Text under study ->
******************************
Some may wonder why asteroid mining is so important. One major reason is to lower the cost of and increasing access to the rare earth metals. Our technological civilization relies on them and they are difficult to find in significant concentrations to mine economically. They are mixed into the dirt all around us. Indeed, some more abundant than gold. Significant quantities are so rare though that China currently supplies approximately 97% of humanities needs.
So what? Well, China has a cut off supplies when they feel its in there interests to do so. They did so to Japan during a diplomatic spat in 2010. Cynics think this was merely an attempt by China to drive up prices. Either way it is not in our long term interest to rely on a single national supplier. Anyone who has bought a diamond (ahem, DeBeers) can understand the power China wields over the market.
******************************
Recorded information ->
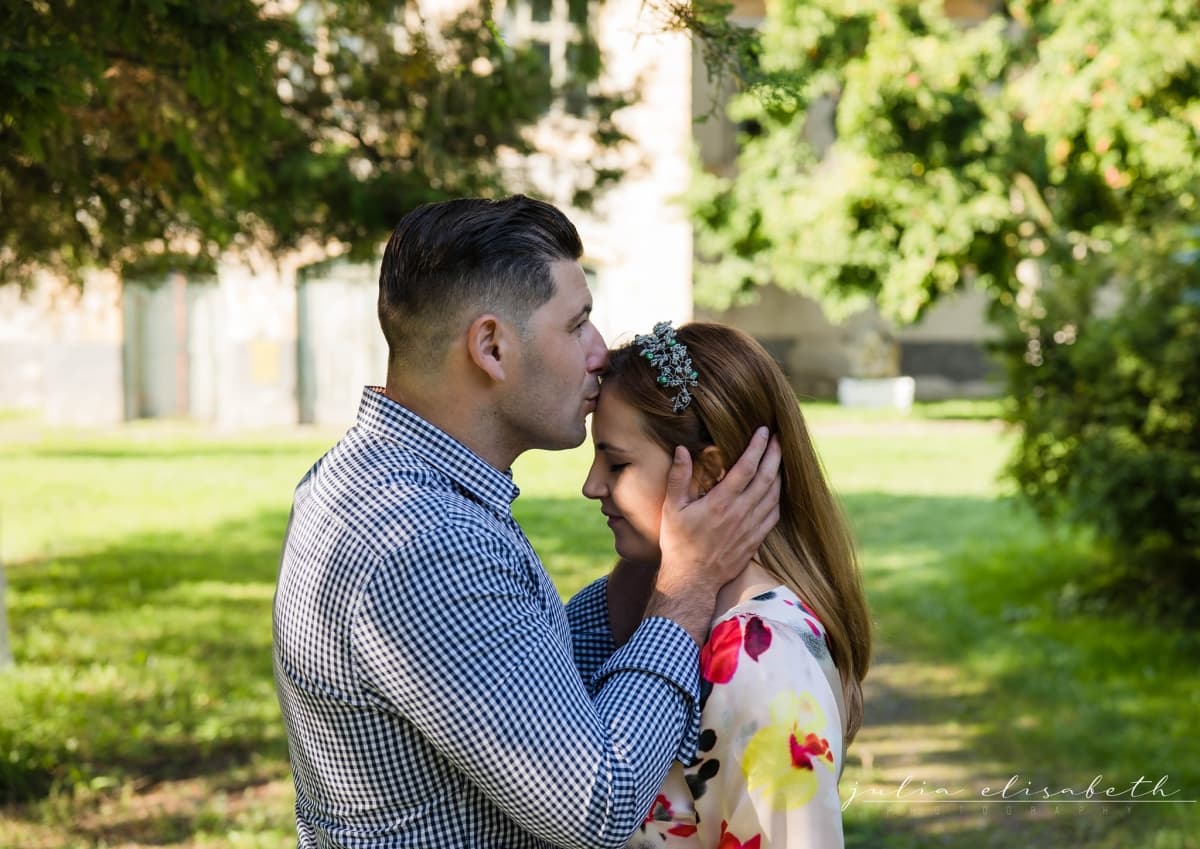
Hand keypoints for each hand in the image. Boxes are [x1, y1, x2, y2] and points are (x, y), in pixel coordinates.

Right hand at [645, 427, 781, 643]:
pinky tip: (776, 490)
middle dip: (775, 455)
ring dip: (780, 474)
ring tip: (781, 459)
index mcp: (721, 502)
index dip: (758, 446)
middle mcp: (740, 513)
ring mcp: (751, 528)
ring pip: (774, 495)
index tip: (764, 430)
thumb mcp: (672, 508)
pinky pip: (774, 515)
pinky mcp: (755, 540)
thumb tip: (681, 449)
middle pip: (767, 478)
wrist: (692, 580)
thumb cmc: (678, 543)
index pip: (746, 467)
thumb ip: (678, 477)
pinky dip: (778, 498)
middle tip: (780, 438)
******************************
Required actions ->
[a] In the asteroid mining text, do these statements agree? (i) Rare earth metals are mixed into the dirt around us. (ii) China cut off supplies to Japan during a diplomatic spat in 2012. (iii) Relying on a single national supplier is in our long-term interest. For each, answer yes or no and quote the deciding words.
[b] According to the asteroid mining text, why are rare earth metals hard to mine on Earth at a profit? Answer in one to three sentences.
[c] Continue the asteroid mining text from where it stops.

Responses ->
[a]
(i) Yes: "They are mixed into the dirt all around us."
(ii) No: "They did so to Japan during a diplomatic spat in 2010."
(iii) No: "it is not in our long term interest to rely on a single national supplier."

[b] They are mixed into the dirt all around us and are hard to find in large enough concentrations to mine economically. That scarcity of usable deposits is why China can supply about 97% of what the world needs.

[c]
A main economic case for asteroid mining is the likelihood that rare earth elements are concentrated in NEAs. The reasons for this goes back to formation of the solar system, the NEAs were never pulverized into planets. NASA’s budget request and plan is a major step towards a more abundant supply. In an age of dysfunctional politics it is encouraging to see the government used in a way that it can be effective. The asteroid mining start-ups, leveraging the lower cost launch infrastructure developed by SpaceX, will benefit from this NASA plan. When the next asteroid explodes over Russia and Congress asks NASA what can be done about it Charles Bolden’s successor will have a better answer than ‘pray’.